L’estromissione collettiva costerà 22 milioni di euro, a meno che il capo non ne trovi uno nuovo punto di atterraggio Presto. Secondo Gianluca Di Marzioal magnate non è piaciuto il continue lotte intestine e alla fine ha deciso di non schierarsi.
Il Milan ha contattato Andoni Iraola, mentre Ibrahimovic spinge per Xavi. La ricerca è nelle fasi iniziali. In ogni caso, il Rossoneri non assumerà Antonio Conte e non riporterà Adriano Galliani come direttore apicale. Il consigliere Massimo Calvelli contribuisce pesantemente alle decisioni, ma non guiderà il prossimo front office.

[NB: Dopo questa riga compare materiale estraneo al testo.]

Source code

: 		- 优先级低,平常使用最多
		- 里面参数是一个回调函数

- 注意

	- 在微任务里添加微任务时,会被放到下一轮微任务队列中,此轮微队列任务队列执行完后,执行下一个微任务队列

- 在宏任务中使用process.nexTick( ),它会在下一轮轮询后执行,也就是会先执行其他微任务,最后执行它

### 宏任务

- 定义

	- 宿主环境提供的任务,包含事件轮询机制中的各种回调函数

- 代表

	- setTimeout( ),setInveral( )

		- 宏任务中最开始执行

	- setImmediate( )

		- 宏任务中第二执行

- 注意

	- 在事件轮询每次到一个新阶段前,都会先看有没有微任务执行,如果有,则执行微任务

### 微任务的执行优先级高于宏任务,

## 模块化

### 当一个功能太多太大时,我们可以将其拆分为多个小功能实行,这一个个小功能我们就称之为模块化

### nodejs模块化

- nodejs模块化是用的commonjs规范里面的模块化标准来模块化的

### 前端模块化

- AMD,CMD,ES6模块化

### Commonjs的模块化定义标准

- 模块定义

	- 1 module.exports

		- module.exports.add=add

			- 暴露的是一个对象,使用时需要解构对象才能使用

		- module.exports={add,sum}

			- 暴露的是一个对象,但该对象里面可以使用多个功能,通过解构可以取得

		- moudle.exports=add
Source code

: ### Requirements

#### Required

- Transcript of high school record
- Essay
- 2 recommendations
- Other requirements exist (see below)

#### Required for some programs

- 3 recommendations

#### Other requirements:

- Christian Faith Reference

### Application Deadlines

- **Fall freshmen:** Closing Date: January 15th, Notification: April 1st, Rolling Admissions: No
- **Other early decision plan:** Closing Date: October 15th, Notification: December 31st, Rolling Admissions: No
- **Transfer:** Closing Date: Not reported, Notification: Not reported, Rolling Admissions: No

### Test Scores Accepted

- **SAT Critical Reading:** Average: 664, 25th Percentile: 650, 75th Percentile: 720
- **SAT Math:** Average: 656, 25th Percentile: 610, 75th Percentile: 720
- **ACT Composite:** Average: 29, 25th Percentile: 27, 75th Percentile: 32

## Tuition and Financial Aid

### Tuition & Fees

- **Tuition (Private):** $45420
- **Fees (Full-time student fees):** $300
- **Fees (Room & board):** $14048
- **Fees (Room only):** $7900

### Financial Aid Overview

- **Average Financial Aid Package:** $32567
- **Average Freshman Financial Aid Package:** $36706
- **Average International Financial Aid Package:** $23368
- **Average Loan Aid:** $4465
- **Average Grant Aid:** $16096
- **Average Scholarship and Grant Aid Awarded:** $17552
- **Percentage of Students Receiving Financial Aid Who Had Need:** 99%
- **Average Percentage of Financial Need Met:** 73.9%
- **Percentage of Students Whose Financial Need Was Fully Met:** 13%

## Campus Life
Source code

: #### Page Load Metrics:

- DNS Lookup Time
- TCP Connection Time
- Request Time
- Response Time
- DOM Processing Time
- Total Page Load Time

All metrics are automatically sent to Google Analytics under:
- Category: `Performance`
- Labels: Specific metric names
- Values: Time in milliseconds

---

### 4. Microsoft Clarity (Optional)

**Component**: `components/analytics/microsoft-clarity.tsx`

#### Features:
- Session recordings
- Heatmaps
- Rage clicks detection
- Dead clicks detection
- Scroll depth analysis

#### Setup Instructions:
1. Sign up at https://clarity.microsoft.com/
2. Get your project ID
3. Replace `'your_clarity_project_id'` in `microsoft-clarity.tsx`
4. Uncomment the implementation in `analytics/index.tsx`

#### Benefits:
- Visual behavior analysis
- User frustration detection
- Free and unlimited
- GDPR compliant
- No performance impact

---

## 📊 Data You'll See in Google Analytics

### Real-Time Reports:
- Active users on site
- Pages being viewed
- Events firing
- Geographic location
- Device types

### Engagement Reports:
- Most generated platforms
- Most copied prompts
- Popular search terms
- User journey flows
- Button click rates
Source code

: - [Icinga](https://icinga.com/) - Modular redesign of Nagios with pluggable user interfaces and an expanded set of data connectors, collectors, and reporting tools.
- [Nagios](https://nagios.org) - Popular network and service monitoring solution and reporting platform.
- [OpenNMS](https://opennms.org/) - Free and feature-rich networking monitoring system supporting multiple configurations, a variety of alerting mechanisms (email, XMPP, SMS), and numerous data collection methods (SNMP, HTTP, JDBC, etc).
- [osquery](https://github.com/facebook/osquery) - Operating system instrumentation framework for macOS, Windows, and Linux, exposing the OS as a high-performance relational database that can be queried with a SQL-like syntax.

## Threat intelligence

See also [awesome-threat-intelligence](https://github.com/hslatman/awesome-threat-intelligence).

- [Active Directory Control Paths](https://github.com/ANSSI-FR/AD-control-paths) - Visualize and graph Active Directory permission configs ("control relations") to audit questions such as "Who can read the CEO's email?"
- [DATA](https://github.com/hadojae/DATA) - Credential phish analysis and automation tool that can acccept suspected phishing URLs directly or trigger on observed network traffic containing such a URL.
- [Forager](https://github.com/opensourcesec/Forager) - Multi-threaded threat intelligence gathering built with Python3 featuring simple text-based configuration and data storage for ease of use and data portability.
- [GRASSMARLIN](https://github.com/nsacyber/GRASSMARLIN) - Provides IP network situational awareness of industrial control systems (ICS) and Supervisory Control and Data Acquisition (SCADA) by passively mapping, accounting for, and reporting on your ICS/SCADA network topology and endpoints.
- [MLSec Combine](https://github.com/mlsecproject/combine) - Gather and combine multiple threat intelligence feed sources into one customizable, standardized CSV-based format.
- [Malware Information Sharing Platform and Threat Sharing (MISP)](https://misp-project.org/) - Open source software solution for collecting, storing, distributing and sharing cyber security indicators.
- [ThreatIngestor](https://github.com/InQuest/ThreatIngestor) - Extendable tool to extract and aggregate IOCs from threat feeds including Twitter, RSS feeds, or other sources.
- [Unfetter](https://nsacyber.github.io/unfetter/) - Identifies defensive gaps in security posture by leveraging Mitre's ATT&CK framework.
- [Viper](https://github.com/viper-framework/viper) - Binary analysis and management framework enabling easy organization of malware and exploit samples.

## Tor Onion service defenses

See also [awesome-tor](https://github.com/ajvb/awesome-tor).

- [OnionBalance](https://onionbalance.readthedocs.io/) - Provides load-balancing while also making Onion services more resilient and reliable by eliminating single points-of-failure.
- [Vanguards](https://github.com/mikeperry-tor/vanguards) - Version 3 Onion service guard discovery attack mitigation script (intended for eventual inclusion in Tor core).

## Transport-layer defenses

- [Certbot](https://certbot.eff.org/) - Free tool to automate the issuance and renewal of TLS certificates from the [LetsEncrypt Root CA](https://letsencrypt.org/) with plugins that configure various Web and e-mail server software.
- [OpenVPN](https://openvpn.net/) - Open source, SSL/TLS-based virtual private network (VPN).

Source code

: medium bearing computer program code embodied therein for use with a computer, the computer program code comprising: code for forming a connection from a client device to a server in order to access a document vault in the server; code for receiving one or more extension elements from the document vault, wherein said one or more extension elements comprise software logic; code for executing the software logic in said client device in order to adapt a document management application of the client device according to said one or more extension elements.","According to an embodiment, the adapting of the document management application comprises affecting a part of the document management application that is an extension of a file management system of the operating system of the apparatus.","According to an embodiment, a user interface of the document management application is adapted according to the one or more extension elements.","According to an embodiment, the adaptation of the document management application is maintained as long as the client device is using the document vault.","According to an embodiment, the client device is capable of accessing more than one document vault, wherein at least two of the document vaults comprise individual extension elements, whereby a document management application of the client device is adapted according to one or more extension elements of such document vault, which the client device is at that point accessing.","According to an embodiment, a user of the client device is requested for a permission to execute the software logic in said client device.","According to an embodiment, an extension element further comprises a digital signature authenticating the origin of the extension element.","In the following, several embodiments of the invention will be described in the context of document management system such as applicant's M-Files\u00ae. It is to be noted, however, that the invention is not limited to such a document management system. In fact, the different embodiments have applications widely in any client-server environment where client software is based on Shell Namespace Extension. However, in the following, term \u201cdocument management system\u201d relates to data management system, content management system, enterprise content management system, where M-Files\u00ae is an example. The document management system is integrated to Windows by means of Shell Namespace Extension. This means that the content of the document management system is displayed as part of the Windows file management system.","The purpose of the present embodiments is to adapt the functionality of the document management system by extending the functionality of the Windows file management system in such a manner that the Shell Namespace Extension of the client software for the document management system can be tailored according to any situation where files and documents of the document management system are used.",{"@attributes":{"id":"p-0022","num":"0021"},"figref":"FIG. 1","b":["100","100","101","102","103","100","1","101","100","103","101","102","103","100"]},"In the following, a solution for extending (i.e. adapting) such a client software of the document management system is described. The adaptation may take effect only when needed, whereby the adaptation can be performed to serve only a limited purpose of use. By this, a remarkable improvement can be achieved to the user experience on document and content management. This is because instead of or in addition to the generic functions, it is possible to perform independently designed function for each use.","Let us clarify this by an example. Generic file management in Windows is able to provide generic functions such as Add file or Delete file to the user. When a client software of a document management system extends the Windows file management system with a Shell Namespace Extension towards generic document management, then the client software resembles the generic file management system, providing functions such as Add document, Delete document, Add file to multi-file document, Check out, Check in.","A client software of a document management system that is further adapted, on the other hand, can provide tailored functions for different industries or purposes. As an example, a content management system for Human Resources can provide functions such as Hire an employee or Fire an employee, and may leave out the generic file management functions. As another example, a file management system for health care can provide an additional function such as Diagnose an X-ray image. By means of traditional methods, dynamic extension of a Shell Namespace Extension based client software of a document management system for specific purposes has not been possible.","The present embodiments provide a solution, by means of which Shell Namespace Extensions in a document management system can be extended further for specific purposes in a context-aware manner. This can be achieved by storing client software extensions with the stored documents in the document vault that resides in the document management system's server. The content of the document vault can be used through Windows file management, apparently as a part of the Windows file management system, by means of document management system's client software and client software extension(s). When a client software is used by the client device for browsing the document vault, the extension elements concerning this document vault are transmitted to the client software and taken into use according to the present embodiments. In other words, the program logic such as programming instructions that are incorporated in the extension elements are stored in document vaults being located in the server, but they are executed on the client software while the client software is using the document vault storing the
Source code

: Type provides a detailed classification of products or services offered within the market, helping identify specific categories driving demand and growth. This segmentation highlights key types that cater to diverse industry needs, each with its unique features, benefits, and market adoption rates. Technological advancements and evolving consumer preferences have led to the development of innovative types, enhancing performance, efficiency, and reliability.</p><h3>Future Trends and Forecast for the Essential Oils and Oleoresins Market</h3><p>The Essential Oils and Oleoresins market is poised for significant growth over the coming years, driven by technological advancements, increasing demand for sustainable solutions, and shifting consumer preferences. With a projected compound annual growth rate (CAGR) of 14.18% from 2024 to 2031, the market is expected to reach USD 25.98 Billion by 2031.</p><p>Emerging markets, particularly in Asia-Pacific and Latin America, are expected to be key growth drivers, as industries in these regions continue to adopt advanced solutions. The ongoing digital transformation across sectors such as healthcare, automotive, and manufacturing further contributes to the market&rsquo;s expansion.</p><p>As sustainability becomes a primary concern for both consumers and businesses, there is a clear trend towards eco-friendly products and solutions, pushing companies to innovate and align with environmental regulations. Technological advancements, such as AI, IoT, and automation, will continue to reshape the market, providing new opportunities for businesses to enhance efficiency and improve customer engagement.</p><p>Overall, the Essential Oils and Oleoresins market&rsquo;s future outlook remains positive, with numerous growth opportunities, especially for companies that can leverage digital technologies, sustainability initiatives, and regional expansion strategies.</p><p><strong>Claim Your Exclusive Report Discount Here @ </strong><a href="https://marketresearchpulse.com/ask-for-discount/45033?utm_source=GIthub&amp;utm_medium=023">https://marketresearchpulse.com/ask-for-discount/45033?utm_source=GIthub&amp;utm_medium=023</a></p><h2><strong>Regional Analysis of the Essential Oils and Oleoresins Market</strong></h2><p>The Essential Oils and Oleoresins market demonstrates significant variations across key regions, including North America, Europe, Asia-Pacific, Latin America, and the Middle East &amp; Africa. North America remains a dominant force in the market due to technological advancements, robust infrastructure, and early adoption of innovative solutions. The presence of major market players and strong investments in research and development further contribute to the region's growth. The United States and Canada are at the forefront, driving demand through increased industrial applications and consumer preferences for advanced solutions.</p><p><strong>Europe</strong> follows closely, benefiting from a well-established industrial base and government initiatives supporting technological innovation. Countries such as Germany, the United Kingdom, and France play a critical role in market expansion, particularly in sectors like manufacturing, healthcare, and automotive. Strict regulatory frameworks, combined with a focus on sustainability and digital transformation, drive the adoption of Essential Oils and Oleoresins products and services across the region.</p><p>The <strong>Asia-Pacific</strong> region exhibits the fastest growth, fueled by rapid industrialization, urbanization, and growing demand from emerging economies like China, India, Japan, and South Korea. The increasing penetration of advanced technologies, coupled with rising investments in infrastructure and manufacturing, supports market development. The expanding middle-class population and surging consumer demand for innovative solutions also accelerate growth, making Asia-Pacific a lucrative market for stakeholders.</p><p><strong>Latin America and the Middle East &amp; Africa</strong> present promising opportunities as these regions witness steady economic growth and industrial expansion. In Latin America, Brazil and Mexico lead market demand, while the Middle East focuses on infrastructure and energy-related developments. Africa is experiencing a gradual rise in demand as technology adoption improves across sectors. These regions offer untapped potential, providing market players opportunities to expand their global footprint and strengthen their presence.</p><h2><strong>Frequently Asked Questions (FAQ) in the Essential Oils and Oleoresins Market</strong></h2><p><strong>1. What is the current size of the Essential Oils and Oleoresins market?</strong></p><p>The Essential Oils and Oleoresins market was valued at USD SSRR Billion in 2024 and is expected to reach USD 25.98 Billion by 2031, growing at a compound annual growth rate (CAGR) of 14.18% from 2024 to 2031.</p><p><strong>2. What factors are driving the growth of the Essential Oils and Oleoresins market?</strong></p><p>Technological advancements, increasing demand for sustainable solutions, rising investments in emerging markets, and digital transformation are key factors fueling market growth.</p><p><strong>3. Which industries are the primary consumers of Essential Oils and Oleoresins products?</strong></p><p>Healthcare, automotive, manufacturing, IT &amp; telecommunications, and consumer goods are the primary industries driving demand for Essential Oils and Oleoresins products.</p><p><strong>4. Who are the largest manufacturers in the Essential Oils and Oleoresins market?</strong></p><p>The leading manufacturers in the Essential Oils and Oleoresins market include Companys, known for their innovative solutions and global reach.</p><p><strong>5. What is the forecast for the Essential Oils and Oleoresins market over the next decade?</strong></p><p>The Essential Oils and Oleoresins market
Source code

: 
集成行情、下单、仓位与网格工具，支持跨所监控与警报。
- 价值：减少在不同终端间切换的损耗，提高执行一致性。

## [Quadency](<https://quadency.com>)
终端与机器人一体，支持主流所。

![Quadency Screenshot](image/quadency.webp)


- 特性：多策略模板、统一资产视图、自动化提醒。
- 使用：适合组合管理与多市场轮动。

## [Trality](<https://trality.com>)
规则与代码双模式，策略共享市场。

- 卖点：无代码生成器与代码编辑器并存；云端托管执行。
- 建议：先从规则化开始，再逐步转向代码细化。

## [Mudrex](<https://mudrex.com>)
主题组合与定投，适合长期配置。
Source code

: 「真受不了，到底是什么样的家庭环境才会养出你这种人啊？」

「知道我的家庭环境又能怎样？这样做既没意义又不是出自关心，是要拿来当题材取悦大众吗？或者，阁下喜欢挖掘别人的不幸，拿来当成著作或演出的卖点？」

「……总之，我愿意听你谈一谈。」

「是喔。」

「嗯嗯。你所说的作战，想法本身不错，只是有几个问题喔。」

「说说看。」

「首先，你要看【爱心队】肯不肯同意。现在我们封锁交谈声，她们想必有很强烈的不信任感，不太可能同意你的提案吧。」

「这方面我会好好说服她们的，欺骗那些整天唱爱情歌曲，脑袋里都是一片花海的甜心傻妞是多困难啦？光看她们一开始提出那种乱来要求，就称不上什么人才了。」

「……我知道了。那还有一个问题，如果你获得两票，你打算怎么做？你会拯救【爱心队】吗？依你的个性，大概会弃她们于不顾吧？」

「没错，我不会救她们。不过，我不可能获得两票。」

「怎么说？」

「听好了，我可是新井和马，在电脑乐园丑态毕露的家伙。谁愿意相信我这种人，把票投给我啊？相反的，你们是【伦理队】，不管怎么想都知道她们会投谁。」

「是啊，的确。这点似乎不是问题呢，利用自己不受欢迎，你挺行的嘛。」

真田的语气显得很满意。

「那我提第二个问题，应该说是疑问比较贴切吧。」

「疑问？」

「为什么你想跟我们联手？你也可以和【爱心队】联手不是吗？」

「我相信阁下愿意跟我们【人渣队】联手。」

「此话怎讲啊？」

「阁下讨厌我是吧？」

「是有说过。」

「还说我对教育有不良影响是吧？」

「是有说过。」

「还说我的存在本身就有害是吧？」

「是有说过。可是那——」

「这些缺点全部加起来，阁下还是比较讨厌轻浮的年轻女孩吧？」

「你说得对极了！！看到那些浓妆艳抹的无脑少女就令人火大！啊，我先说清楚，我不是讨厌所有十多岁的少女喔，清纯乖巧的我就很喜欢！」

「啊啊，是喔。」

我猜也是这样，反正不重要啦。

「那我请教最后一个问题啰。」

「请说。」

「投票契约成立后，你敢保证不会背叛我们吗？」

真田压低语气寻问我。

Cardinale punta a un elettricista dal gioco propositivo, allontanandosi dal 3-5-2. Per quanto riguarda i dirigenti, i nomi più recenti ad arrivare sul loro radar sono Fabio Paratici della Fiorentina, che ha respinto l’idea non molto tempo fa, l’ex Barcellona e Manchester City Txiki Begiristain, e Viktor Bezhani del Tolosa, La Gazzetta dello Sport informa.
La nostra visione di Milano
Il progressivo calo nella seconda metà di stagione giustifica ampiamente la chiamata, ma è comunque abbastanza audace licenziare un allenatore così decorato dopo una sola stagione. Inoltre, negli ultimi anni non si erano qualificati per la UEFA Champions League con la stessa regolarità della Juventus. Ora devono azzeccare le assunzioni, e dovrebbero andarsene per evitare gli stessi problemi, scegliendo prima il direttore e lasciandogli decidere il capo, oppure scegliendo una coppia che ha già collaborato.